Comprou alguns momentos de luta, livrou-se de outros. Viveu o que eu sou
incapaz de sonhar. E, curiosamente, é hoje uma mulher ainda afoita, sagaz,
intuitiva, livre nos seus pensamentos. Um pouco mais moldada nas atitudes.
Ouvir da boca da minha avó discursos cheios de sabedoria e noção de humanidade –
capazes de deixar envergonhados quaisquer indivíduos com a minha idade ou menos
– é um privilégio. Hei-de guardá-lo para sempre. O vinte e cinco de Abril de
1974 é um povo. É também, se me permitem, a minha avó. E não posso negar, soube
trazer o propósito até aos dias de hoje. Avó, a linda dos meus dias. Tenho a
sorte de comemorá-la todos os anos, todos os dias. Liberdade é ter tacto. Ouvir
o outro e dar-lhe corda. Viver sem recorrer ao mimetismo social. Mesmo que não
se repita, mesmo que nos soe impossível.
17.4.17
Nove horas e parcos minutos.
Devo
trazer um ar agastado, o rosto por ele desenhado. A afirmação de uma noite que
se fez longa, da companhia que não dá folga. De uma semana que lhe antecedeu e
foi demorada e trabalhosa. Logo me assomei à rua, pergunta quem me espera se a
noite, para além de longa, foi boa. Devo ter esboçado uma resposta breve. Trago
os olhos vestidos pelos BOSS de todas
as paragens. O corpo temperado sobre os ADIDAS
que são novidade. O perfume que foi uma oferta acertada. O relógio, cuja
bracelete entrança-se num cinza inocente, invariavelmente, no pulso direito. No
carro, deixo que o jazz desenhe o
ambiente. E não podia ser melhor. Soa como não há explicação. Em resposta ao
som, dizem-me que sou requintado. Largo um sorriso vistoso. E insiste que sou
bem desenhado. Que invisto sempre no outro lado. Não será totalmente verdade,
mas deixo-me acreditar. Passa a mão esquerda na minha perna direita e o
silêncio aconteceu. Falou sem cessar, sem da palavra precisar. Nisto, já o jazz cedeu o lugar. Agora temos reggae. E a atmosfera não esmoreceu.
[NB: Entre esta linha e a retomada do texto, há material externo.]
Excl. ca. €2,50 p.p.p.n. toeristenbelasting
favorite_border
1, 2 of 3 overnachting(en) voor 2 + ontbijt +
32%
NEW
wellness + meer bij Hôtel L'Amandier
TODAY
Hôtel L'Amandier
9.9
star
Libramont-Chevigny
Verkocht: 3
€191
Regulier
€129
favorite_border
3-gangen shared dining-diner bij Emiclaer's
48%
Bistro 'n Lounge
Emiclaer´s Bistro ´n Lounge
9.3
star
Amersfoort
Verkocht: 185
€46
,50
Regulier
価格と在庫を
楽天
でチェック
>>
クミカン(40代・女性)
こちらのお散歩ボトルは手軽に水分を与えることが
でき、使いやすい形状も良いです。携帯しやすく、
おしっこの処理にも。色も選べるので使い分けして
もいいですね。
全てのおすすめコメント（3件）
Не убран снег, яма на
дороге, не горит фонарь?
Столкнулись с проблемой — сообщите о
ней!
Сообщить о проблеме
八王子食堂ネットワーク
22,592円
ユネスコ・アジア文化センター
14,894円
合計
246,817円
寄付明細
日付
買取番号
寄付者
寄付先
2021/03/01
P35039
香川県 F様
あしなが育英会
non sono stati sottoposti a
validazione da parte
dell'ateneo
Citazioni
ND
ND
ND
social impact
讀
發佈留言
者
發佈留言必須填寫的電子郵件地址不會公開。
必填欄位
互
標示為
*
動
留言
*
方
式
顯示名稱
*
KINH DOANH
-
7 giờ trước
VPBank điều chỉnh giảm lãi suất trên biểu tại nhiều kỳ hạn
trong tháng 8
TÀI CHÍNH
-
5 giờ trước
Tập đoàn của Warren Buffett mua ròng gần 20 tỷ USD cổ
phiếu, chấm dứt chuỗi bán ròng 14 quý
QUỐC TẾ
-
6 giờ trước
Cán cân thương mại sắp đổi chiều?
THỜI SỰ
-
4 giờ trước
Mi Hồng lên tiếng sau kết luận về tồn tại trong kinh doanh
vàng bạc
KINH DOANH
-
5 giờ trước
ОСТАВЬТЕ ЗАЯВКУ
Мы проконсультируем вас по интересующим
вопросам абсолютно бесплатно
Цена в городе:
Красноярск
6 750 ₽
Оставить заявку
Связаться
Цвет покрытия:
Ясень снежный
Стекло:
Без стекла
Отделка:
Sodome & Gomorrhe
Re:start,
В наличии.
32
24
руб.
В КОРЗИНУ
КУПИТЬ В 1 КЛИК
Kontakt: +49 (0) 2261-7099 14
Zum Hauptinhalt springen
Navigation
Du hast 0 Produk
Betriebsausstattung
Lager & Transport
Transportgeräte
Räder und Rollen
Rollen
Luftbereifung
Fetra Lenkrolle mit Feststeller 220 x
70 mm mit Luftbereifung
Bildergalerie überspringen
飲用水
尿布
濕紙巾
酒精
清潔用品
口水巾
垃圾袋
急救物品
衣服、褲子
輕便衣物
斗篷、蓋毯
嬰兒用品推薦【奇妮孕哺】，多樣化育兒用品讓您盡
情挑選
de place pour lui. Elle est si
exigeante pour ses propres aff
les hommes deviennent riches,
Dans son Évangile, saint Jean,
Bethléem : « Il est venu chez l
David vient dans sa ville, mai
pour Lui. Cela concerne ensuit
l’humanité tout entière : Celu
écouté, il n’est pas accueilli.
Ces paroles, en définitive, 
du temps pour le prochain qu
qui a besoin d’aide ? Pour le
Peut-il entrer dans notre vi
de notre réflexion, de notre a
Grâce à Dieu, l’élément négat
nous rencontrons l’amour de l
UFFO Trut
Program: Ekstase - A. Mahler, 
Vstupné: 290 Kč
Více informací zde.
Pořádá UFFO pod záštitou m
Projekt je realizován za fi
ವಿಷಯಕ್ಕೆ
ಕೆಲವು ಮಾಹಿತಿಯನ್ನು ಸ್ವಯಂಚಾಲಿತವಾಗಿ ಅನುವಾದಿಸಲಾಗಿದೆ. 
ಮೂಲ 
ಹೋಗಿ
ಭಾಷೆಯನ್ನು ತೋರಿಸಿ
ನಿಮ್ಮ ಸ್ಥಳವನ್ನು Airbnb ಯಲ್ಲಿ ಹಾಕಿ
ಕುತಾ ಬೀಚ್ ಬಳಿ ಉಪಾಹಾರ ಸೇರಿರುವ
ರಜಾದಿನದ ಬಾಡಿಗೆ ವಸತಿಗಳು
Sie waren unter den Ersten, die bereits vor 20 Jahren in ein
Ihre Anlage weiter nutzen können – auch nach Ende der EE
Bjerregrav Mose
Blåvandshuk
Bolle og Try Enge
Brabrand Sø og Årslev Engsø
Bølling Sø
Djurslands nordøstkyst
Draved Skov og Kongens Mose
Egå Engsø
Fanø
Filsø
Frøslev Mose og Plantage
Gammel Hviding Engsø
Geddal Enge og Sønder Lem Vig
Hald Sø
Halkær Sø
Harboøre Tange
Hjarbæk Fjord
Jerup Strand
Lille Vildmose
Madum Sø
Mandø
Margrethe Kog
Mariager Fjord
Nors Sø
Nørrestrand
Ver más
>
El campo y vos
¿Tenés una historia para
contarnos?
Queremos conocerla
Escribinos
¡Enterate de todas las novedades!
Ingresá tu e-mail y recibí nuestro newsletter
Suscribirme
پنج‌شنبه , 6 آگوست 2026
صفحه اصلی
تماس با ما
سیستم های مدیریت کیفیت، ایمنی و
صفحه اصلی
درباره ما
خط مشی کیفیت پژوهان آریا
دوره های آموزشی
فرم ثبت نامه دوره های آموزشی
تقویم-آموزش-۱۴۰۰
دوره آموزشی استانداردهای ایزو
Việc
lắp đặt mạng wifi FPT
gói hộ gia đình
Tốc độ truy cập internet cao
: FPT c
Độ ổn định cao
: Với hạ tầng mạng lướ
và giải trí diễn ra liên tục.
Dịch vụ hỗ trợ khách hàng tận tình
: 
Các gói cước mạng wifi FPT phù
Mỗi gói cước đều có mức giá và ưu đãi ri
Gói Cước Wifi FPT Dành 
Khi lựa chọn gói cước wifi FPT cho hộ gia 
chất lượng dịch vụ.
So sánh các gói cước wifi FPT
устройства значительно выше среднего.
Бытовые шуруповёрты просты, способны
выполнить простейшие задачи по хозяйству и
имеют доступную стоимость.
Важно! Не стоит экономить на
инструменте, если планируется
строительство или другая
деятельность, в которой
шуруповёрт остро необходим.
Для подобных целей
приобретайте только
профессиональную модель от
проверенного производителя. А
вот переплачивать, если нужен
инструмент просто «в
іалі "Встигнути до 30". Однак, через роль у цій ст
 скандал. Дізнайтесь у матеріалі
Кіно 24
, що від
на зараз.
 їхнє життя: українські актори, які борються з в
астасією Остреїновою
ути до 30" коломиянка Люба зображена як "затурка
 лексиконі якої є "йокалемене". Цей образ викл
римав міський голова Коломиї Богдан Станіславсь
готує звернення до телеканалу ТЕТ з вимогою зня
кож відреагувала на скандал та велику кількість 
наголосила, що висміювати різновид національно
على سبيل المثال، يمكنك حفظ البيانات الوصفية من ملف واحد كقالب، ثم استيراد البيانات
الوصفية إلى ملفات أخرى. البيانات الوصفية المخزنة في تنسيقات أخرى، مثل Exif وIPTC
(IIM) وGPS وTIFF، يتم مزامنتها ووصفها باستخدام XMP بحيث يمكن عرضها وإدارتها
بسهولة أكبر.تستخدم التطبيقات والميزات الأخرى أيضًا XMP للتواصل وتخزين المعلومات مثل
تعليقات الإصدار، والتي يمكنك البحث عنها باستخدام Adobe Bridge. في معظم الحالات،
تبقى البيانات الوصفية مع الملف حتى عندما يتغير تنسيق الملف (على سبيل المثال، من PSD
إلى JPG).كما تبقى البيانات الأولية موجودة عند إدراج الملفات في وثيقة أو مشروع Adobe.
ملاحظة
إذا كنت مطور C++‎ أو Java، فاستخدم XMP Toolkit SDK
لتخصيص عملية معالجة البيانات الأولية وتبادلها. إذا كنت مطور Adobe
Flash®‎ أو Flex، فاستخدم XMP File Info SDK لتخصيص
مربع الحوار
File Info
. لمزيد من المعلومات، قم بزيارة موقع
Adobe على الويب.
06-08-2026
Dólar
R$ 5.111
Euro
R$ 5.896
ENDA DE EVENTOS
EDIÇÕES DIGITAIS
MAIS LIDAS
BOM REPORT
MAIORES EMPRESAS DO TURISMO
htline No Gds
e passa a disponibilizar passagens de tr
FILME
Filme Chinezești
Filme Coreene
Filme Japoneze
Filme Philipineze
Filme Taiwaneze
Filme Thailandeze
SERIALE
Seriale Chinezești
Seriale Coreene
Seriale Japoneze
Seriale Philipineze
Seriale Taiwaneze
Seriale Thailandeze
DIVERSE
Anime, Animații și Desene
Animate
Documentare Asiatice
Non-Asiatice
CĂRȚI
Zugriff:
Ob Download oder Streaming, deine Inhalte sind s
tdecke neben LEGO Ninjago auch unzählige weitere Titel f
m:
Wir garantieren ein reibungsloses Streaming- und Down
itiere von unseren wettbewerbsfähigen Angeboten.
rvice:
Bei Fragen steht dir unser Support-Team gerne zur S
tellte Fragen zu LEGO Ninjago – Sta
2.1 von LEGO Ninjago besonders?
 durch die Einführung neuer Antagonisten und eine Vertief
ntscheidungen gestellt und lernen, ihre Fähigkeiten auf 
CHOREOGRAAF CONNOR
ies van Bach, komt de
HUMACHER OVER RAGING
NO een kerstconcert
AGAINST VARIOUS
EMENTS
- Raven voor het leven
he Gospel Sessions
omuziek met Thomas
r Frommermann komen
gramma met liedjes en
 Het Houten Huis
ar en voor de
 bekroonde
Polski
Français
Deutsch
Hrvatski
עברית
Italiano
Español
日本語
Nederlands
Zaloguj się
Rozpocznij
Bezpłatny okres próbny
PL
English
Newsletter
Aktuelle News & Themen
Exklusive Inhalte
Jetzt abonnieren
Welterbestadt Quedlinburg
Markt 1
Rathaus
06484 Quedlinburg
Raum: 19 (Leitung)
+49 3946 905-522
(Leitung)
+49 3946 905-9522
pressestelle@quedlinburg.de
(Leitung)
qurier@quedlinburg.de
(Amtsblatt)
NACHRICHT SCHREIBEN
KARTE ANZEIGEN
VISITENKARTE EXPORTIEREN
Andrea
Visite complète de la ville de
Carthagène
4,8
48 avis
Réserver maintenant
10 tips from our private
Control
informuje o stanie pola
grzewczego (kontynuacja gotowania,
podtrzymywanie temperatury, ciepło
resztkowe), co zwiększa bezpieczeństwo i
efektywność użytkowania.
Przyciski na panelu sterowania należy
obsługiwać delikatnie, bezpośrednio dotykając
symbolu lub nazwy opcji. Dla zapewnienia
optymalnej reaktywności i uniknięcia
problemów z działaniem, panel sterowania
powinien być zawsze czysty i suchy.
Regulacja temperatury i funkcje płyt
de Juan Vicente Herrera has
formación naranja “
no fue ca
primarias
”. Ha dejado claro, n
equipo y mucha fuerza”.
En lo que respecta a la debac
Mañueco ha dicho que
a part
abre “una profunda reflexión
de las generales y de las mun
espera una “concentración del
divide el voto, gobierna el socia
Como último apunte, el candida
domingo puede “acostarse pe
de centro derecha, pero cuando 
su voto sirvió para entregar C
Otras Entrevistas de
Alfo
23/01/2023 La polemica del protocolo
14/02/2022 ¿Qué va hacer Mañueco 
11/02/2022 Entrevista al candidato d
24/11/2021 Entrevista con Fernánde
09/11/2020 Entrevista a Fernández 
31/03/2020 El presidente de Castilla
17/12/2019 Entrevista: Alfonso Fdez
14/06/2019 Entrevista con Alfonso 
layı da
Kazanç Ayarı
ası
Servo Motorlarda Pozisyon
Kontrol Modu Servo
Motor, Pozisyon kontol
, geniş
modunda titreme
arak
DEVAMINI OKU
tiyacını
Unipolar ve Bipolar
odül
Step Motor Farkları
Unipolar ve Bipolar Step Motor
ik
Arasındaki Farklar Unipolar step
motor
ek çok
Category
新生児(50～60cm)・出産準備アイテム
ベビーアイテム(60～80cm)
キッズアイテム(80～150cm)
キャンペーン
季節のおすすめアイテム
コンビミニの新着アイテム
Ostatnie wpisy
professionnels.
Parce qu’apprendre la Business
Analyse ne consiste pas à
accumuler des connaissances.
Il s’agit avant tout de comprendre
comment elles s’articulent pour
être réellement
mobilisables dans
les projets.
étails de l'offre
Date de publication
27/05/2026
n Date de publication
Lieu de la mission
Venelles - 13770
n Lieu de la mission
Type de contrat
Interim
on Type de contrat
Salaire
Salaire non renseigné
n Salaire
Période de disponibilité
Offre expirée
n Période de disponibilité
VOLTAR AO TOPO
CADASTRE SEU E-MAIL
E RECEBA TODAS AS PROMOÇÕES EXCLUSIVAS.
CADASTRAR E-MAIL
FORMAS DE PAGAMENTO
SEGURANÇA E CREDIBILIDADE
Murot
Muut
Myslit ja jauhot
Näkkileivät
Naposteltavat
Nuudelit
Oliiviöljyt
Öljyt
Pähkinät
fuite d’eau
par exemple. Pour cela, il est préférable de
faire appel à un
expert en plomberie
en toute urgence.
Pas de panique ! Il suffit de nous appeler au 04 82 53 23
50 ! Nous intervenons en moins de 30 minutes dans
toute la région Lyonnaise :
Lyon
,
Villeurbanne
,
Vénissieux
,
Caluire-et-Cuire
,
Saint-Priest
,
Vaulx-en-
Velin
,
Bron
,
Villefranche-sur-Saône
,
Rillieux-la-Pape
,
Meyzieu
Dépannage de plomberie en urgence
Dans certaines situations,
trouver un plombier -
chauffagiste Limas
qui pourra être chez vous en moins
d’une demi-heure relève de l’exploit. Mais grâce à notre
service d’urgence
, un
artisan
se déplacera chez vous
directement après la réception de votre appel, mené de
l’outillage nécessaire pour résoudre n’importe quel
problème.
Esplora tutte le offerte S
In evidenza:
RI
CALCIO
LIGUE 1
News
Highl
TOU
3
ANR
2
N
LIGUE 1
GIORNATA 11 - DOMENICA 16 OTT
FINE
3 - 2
Inverteu e não deixou ficar mal. Sou a garantia de que a extensão dos gostos
vive em harmonia com um só ser. Com um corpo e uma mente bem ligados. És como
sempre foste, deixou fugir. Mesmo que o sempre tenha começado há um nada de
dias. Mesmo que o sempre venha de longe. Isto, a propósito do mistifório que
engendro na forma como estou e sou. Chegámos. Espero que termine a chamada.
Estão à nossa espera. Num espaço recentemente inaugurado, simulando um duplex
improvisado. Os metais são as teias que o seguram. Nunca a arquitectura serviu
a metáfora de uma forma tão singela e, ao mesmo tempo, tão certeira. Um passo
atrás, deixei-me ir. A acompanhar, a vê-la caminhar.